Celebrate the Holy Wait
by Tracy Hilts | December 6, 2021
Why in a world of instant everything would we celebrate waiting? A great paradox of Advent is that we wait for a blessing we know we already have. Why would we deliberately set our hearts in a posture of longing and anticipation for something that is already ours?
Advent requires an intentionality that does not come naturally to our western mindset. And yet every year, not as a biblical mandate but as a Christian cultural tradition, we relearn the lesson of waiting for someone precious—the Christ-child who brings us salvation.
Our shared celebration of waiting requires a willful adjustment of perspective. How we choose to look at something makes all the difference in what we see. Watching the joy of a child who is opening an Advent calendar can be an invitation to infuse each day with refreshed anticipation. We can open our spirit daily to heighten our sense of God’s promise and faithfulness. In the kingdom community, Advent is an opportunity for God to teach our hearts to celebrate waiting as a corporate spiritual discipline of trust. As our hearts swell toward Christmas, our carols, candles, and traditions of anticipation culminate in a global celebration of God’s faithfulness in bringing the Messiah to a manger. The starlight of Christmas and the sunrise of Easter are the foundations of faithfulness on the Christian calendar. Advent, like Lent, is a season of savoring God’s goodness and anticipating his favor. The holidays become the Holy Days.
I learned to savor the coming of Christ 25 years ago during a long December. My mom’s doctor said she would probably succumb to her cancer by the end of the month. I vividly remember turning the wall calendar in her kitchen from November to December and scanning down the days—wondering which date would be marked forever as her last. Each day came quicker than the previous day, yet there were minutes in each day that seemed to take hours to pass.
A great paradox of Advent is that we wait for a blessing we know we already have.
Actively waiting for a momentous event can distort time that way. Our journey was blessed by the perspective that Mom had a personal, salvation relationship with Jesus. She wanted to talk about heaven. Would the streets really be made of gold? Would she see her father right away? Would she recognize the baby son she lost in a traffic accident some 30 years prior? Mom was waiting for someone and something precious—her family members who had died before her and her heavenly home. Her perspective on waiting was bathed in the light of the hope just over the horizon, the hope of the coming Christ.
After 25 years, the lessons of that December are deeper and richer for me than ever.

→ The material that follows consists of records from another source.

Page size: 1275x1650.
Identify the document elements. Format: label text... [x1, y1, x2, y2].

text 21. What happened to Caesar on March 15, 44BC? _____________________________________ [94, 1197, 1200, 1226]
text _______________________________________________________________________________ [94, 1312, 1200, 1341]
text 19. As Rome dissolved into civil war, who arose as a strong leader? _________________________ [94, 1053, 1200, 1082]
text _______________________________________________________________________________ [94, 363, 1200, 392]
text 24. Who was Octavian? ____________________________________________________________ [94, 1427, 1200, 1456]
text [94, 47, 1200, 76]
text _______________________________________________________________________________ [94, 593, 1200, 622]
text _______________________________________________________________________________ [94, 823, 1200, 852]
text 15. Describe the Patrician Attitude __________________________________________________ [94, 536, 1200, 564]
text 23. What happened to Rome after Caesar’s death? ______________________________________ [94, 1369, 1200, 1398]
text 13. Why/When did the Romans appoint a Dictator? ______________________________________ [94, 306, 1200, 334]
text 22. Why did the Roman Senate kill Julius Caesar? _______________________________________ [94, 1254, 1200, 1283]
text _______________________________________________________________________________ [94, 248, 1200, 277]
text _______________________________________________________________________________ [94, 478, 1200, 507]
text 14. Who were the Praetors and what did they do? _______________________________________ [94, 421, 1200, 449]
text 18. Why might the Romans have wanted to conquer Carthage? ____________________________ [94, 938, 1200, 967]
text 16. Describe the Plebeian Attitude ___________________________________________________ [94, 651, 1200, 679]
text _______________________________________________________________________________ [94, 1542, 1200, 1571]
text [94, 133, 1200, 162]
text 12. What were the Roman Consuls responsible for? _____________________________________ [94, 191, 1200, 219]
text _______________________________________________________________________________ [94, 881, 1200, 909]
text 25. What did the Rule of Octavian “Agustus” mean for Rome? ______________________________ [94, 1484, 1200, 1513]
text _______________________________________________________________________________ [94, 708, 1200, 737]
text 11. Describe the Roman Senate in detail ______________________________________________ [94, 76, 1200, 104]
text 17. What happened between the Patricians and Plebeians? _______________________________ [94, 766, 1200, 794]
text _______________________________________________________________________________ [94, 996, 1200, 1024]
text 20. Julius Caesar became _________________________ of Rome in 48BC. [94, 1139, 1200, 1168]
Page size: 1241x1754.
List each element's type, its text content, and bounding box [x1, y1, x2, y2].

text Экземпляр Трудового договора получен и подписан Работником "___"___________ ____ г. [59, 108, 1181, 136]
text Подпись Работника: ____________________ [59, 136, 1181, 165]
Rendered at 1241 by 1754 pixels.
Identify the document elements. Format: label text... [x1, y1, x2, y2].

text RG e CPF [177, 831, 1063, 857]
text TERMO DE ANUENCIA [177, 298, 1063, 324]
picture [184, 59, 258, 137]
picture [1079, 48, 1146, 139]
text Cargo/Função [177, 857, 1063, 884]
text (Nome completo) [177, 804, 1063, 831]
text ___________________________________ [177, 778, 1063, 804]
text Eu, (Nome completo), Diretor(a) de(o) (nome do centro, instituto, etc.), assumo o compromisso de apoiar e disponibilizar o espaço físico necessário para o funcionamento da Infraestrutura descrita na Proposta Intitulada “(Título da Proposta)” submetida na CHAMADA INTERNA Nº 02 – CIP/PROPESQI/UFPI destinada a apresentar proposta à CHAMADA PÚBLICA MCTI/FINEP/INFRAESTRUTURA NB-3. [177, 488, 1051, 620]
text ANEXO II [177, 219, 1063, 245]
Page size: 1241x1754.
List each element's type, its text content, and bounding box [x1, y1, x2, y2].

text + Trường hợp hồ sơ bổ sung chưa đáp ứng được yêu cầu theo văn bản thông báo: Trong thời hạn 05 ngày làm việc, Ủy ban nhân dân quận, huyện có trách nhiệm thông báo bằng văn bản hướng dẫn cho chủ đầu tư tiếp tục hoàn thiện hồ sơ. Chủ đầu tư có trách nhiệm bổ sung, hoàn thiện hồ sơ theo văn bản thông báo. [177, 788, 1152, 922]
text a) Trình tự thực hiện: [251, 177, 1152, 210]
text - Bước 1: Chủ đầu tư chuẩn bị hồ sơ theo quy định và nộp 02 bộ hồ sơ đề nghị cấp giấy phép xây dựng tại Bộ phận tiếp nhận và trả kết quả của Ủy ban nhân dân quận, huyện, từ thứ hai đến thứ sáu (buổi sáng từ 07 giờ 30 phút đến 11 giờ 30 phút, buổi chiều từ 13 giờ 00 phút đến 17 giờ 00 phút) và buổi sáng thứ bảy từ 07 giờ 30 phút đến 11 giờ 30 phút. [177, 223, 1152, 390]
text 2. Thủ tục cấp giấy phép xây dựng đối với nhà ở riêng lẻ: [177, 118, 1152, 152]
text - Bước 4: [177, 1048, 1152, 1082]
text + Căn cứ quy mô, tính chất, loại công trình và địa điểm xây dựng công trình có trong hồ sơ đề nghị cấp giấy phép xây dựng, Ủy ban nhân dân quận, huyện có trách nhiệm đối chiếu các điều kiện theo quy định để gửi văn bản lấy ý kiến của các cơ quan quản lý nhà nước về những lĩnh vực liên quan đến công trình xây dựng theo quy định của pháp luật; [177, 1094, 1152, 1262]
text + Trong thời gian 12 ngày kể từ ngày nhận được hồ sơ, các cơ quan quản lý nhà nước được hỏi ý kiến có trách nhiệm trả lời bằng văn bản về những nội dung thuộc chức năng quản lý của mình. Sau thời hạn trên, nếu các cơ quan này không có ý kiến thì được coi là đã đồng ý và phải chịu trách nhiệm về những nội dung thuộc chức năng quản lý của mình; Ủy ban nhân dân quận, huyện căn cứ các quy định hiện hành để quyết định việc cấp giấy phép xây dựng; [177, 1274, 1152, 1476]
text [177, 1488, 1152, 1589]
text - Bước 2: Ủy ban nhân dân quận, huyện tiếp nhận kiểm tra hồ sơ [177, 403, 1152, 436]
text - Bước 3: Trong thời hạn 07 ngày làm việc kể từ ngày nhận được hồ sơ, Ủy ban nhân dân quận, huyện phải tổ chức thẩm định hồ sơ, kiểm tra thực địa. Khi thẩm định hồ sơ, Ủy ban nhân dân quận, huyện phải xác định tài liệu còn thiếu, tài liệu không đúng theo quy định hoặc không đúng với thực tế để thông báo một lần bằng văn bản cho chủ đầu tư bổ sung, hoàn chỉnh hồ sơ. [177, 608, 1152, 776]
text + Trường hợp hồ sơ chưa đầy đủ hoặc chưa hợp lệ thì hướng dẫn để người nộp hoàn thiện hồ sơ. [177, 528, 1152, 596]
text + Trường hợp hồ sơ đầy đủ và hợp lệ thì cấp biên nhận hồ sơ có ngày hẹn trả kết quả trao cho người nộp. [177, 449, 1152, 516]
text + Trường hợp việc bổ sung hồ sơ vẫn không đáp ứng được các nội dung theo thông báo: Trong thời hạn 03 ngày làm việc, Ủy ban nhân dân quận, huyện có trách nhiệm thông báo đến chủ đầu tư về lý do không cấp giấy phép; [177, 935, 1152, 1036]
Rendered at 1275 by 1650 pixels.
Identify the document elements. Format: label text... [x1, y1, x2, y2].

Advent is infused with waiting for healing. When sickness is in front of you or you’ve come face to heart with the brokenness of this world, you long for restoration. You may cry out like the psalmist in chapter 13 who said, “How long, LORD? Will you forget me forever? How long will you hide your face from me? How long must I wrestle with my thoughts and day after day have sorrow in my heart? How long will my enemy triumph over me?” You may sing as Charles Wesley did, “Come, thou long expected Jesus, born to set thy people free; from our fears and sins release us, let us find our rest in thee.”
The point of waiting isn’t the wait. The point of waiting is trust. When God heals a broken world by sending his Son or heals a broken body by bringing his daughter home, faithfulness shines through the darkness. Trust is strengthened, and our hearts are renewed. When we sing and gather and remind each other that Christ is coming, we bless our children with an example of faithfulness that reflects God’s. We give gifts and gather together because we know how the story ends, and we want to laugh and cherish the latest reenactment of the greatest story ever told. If your heart needs healing this season (and whose does not?), let us embrace a holy wait and let the days of Advent usher us into the peace and joy of our salvation.